╭─ Material for the task

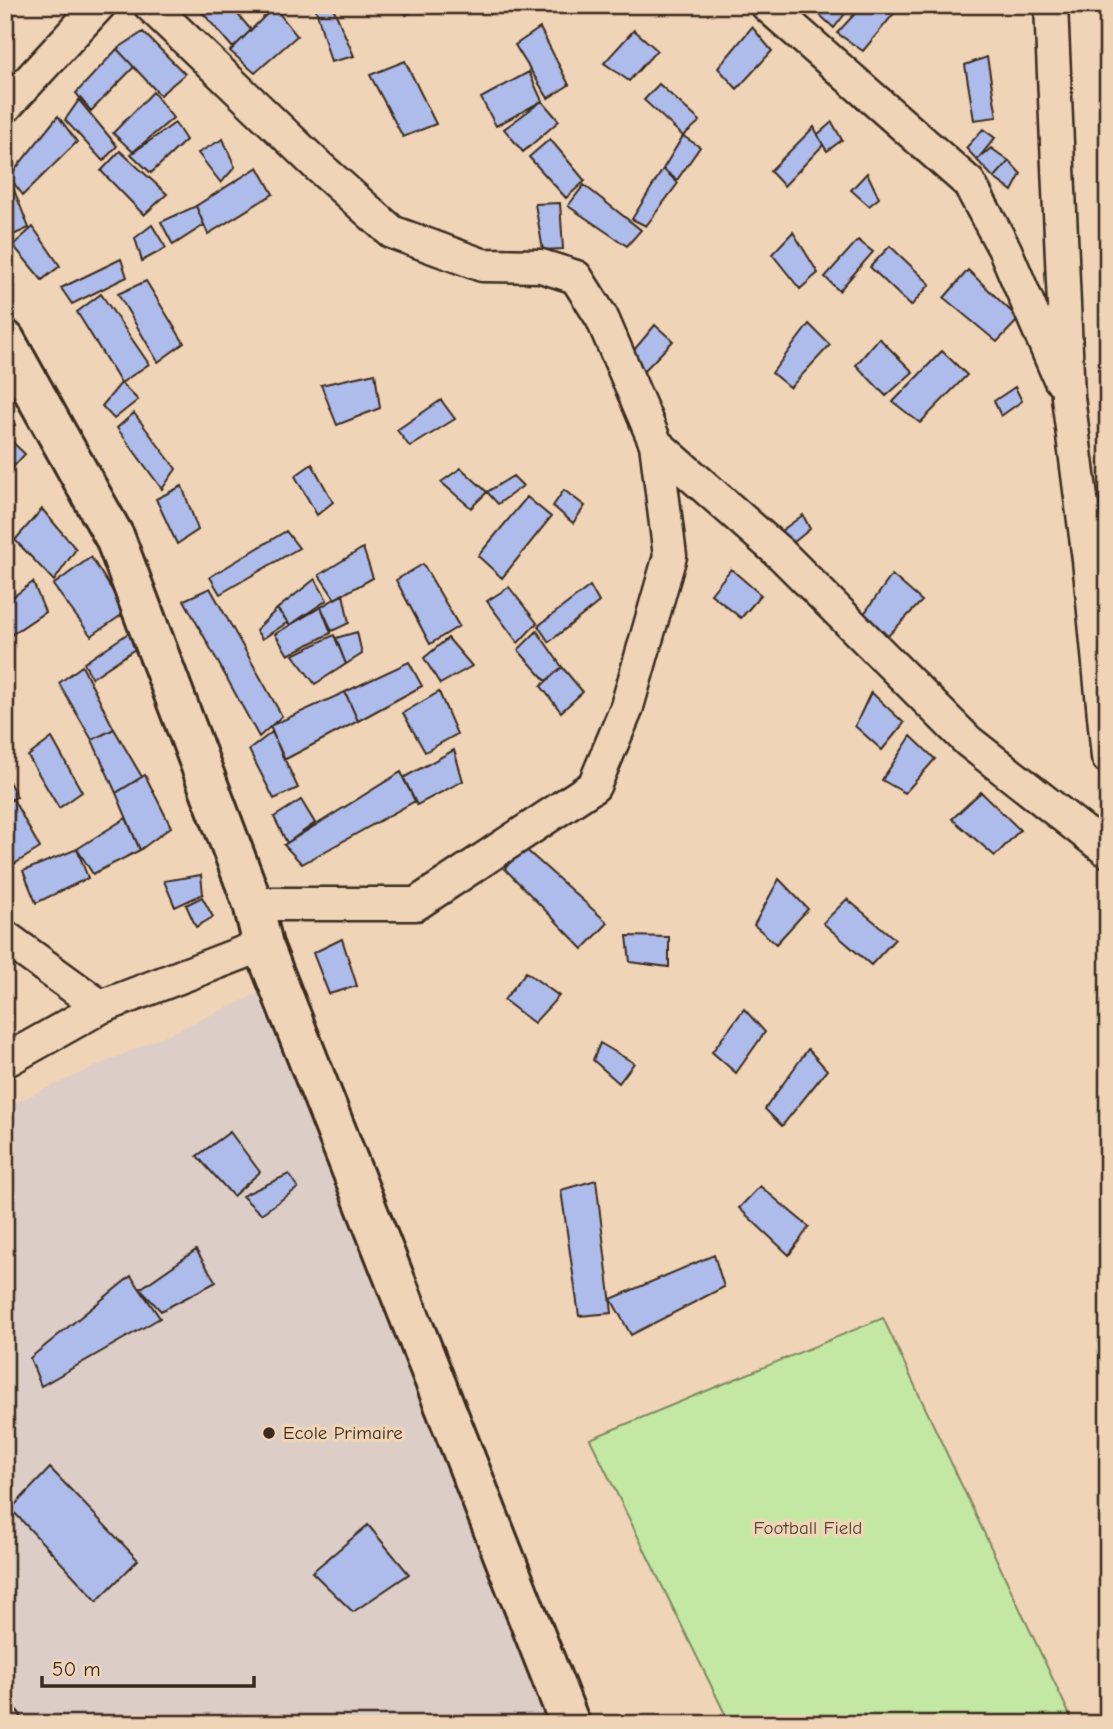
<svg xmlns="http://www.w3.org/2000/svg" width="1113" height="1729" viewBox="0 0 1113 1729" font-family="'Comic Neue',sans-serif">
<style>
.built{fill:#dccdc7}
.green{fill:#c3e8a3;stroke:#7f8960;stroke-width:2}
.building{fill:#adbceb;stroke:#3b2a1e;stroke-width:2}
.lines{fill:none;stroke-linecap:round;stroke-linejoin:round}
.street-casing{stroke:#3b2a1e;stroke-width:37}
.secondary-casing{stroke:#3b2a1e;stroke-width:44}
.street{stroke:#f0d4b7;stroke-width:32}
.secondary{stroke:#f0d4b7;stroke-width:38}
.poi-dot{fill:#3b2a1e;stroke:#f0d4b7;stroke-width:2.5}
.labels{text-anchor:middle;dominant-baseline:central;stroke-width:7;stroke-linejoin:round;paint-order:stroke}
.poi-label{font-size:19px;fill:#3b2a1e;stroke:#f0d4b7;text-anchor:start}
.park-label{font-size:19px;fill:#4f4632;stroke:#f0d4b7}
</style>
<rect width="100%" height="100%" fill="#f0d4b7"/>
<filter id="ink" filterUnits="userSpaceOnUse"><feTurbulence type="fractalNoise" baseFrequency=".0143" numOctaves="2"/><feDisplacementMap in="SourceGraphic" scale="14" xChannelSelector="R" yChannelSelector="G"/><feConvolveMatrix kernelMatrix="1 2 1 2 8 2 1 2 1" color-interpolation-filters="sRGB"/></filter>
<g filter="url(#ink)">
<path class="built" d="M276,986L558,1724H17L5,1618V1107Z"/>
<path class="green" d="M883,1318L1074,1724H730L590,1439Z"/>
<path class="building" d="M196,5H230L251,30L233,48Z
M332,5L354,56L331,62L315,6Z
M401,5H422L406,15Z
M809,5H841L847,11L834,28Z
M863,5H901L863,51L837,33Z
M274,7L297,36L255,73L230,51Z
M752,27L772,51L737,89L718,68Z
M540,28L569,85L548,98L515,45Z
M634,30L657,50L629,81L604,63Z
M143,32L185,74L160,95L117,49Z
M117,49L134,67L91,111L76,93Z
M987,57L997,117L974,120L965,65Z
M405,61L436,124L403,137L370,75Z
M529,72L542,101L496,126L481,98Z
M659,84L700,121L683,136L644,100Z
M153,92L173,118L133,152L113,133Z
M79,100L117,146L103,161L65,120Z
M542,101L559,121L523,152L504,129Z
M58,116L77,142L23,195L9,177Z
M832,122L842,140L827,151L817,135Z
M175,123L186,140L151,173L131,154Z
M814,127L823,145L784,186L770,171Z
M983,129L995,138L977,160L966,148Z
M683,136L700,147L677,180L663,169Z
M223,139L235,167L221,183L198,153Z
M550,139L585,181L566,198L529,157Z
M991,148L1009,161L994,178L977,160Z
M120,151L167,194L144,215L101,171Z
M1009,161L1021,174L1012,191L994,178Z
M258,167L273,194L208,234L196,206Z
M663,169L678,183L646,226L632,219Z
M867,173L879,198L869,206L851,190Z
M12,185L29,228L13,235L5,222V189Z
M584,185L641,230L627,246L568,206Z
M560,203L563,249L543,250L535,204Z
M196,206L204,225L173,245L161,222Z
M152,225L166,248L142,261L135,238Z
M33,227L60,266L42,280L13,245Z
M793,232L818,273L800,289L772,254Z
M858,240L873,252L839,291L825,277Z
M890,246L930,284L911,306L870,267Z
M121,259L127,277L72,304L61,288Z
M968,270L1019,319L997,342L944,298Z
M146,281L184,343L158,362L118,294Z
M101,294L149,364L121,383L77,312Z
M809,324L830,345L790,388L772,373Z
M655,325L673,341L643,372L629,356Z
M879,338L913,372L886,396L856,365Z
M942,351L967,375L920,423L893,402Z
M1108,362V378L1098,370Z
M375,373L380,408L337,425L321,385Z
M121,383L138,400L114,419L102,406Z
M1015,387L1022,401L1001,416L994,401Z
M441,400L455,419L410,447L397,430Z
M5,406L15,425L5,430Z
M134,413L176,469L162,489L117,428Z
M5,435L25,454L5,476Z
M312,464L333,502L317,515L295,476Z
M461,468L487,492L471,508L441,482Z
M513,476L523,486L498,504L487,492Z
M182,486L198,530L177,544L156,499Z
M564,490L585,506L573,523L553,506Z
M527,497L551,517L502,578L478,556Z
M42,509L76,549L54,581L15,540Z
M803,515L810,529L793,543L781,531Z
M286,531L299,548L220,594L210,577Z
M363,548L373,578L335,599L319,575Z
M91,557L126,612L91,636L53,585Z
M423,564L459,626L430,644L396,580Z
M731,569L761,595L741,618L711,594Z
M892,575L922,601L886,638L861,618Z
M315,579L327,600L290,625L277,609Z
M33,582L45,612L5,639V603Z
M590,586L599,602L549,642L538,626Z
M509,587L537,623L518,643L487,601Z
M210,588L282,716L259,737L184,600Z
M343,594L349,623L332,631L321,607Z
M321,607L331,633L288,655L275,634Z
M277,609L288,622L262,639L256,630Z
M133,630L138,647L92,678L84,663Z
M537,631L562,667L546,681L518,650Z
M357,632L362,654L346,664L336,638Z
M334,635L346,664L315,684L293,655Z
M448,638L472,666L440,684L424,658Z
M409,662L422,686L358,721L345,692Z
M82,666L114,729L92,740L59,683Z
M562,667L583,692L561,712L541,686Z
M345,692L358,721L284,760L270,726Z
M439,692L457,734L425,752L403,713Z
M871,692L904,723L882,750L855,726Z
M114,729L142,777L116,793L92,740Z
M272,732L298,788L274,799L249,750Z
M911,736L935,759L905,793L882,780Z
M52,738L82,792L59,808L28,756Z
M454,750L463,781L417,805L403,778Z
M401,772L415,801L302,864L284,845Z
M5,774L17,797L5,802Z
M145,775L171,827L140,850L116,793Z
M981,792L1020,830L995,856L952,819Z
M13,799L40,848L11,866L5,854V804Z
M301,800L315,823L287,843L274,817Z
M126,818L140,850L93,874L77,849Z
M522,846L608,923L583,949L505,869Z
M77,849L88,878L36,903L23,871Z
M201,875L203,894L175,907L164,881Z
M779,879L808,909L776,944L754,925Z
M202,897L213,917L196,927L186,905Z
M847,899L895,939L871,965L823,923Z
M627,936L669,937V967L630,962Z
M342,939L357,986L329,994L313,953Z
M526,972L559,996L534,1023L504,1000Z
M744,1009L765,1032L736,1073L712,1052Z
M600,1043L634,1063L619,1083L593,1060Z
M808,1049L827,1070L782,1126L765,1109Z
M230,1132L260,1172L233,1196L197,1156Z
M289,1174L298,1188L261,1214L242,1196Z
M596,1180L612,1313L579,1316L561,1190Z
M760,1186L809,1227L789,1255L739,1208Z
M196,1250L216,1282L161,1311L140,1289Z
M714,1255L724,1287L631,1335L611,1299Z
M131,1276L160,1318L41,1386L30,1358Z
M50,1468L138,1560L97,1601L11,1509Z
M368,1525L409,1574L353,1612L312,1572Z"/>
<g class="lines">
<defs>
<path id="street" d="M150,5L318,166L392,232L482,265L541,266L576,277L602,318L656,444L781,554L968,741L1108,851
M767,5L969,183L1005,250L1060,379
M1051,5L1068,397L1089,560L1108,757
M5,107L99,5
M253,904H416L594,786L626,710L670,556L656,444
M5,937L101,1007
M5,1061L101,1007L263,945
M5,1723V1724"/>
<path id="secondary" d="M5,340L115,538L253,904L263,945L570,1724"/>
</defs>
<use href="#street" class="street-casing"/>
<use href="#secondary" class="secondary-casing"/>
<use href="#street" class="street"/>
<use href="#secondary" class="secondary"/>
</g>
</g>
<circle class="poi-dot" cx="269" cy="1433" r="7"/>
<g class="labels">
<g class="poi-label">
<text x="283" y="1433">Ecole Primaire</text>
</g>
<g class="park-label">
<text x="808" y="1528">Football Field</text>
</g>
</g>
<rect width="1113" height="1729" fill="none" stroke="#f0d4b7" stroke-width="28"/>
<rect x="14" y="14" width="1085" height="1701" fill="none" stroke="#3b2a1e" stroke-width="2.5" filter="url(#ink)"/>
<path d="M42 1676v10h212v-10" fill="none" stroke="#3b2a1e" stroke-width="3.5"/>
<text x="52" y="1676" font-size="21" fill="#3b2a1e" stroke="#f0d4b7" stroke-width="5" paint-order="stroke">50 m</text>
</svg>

╰─
╭─ Material for the task

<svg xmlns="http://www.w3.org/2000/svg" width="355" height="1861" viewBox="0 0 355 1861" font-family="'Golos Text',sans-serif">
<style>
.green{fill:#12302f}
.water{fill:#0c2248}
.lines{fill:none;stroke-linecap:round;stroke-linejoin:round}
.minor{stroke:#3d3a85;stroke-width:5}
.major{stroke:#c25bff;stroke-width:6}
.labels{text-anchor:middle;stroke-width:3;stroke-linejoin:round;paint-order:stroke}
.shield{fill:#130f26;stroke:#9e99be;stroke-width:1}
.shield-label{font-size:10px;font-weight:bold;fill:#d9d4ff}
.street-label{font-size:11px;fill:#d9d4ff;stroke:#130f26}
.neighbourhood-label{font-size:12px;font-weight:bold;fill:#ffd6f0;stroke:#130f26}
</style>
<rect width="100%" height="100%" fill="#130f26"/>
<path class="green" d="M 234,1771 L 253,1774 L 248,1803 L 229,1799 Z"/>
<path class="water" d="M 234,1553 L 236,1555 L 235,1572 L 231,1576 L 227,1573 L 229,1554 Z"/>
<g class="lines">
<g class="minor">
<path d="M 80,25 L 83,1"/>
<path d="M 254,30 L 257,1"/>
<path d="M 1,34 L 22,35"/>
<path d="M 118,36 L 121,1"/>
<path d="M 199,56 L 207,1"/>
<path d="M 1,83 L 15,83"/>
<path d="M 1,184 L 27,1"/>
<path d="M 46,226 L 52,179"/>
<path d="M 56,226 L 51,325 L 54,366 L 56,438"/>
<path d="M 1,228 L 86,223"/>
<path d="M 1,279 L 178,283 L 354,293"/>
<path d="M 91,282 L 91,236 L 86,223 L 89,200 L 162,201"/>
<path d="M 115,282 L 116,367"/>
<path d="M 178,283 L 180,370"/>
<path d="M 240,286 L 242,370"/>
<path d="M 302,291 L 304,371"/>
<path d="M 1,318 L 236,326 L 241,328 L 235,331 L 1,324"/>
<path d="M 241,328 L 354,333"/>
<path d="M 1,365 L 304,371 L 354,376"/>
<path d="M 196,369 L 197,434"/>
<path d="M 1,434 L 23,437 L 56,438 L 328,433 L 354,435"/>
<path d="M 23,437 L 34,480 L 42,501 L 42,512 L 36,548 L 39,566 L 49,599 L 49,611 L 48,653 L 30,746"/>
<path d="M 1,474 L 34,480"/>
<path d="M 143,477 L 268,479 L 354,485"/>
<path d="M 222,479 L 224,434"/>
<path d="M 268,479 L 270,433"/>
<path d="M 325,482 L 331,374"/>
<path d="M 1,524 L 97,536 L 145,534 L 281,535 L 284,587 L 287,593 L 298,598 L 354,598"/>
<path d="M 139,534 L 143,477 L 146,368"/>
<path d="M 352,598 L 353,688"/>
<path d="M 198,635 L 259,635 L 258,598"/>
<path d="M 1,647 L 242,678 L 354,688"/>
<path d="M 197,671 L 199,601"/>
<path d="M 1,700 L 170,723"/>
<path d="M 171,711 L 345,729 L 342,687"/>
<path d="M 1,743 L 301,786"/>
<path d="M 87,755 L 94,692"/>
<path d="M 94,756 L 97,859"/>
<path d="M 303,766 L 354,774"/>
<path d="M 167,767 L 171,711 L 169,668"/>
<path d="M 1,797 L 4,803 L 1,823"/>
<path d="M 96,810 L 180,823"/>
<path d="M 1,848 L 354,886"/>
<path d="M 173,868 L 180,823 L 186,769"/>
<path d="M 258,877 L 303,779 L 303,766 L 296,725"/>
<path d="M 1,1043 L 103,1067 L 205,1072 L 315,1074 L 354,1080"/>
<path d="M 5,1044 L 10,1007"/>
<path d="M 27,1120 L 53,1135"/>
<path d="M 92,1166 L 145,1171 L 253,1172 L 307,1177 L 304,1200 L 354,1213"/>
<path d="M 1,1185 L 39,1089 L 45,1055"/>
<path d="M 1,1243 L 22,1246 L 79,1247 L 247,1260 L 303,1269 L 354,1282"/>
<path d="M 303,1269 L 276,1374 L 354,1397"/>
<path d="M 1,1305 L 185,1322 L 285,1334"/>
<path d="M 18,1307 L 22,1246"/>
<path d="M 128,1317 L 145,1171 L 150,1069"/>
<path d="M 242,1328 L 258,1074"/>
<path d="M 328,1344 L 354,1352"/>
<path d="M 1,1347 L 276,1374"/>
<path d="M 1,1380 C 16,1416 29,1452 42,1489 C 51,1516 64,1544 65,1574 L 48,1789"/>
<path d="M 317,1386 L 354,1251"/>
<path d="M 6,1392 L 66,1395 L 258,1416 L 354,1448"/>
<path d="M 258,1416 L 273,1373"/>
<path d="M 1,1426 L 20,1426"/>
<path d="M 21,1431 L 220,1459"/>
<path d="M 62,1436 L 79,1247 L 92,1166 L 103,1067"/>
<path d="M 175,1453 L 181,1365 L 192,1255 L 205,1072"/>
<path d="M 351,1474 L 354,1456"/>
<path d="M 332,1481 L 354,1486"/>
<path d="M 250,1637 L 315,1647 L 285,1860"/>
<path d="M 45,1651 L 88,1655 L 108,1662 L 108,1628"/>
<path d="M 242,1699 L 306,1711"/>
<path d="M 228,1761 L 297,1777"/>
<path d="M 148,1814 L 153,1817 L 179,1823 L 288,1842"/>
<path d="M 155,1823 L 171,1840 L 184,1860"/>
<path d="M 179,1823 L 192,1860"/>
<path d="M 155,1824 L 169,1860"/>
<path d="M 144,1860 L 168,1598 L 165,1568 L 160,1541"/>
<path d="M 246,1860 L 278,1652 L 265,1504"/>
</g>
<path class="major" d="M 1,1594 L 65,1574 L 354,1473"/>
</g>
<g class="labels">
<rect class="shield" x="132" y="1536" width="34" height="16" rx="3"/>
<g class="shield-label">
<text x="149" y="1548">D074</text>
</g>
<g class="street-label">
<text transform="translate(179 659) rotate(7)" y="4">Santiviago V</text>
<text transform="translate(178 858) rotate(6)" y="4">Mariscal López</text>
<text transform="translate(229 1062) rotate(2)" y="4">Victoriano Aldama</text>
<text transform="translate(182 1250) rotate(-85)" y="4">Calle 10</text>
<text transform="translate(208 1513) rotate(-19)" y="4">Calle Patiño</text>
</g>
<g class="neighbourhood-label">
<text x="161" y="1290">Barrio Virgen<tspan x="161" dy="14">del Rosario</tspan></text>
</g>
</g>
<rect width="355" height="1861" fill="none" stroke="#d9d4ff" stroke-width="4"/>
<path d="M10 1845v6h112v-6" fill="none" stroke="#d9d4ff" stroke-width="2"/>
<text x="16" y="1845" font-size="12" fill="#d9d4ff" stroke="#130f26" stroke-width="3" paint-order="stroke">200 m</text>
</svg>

╰─

### The problem
Could you restate word for word the lines above from the one containing "M731,569L761,595L741,618L711,594Z" through the one containing "M600,1043L634,1063L619,1083L593,1060Z", both included, and nothing else?

### Answer area
M731,569L761,595L741,618L711,594Z
M892,575L922,601L886,638L861,618Z
M315,579L327,600L290,625L277,609Z
M33,582L45,612L5,639V603Z
M590,586L599,602L549,642L538,626Z
M509,587L537,623L518,643L487,601Z
M210,588L282,716L259,737L184,600Z
M343,594L349,623L332,631L321,607Z
M321,607L331,633L288,655L275,634Z
M277,609L288,622L262,639L256,630Z
M133,630L138,647L92,678L84,663Z
M537,631L562,667L546,681L518,650Z
M357,632L362,654L346,664L336,638Z
M334,635L346,664L315,684L293,655Z
M448,638L472,666L440,684L424,658Z
M409,662L422,686L358,721L345,692Z
M82,666L114,729L92,740L59,683Z
M562,667L583,692L561,712L541,686Z
M345,692L358,721L284,760L270,726Z
M439,692L457,734L425,752L403,713Z
M871,692L904,723L882,750L855,726Z
M114,729L142,777L116,793L92,740Z
M272,732L298,788L274,799L249,750Z
M911,736L935,759L905,793L882,780Z
M52,738L82,792L59,808L28,756Z
M454,750L463,781L417,805L403,778Z
M401,772L415,801L302,864L284,845Z
M5,774L17,797L5,802Z
M145,775L171,827L140,850L116,793Z
M981,792L1020,830L995,856L952,819Z
M13,799L40,848L11,866L5,854V804Z
M301,800L315,823L287,843L274,817Z
M126,818L140,850L93,874L77,849Z
M522,846L608,923L583,949L505,869Z
M77,849L88,878L36,903L23,871Z
M201,875L203,894L175,907L164,881Z
M779,879L808,909L776,944L754,925Z
M202,897L213,917L196,927L186,905Z
M847,899L895,939L871,965L823,923Z
M627,936L669,937V967L630,962Z
M342,939L357,986L329,994L313,953Z
M526,972L559,996L534,1023L504,1000Z
M744,1009L765,1032L736,1073L712,1052Z
M600,1043L634,1063L619,1083L593,1060Z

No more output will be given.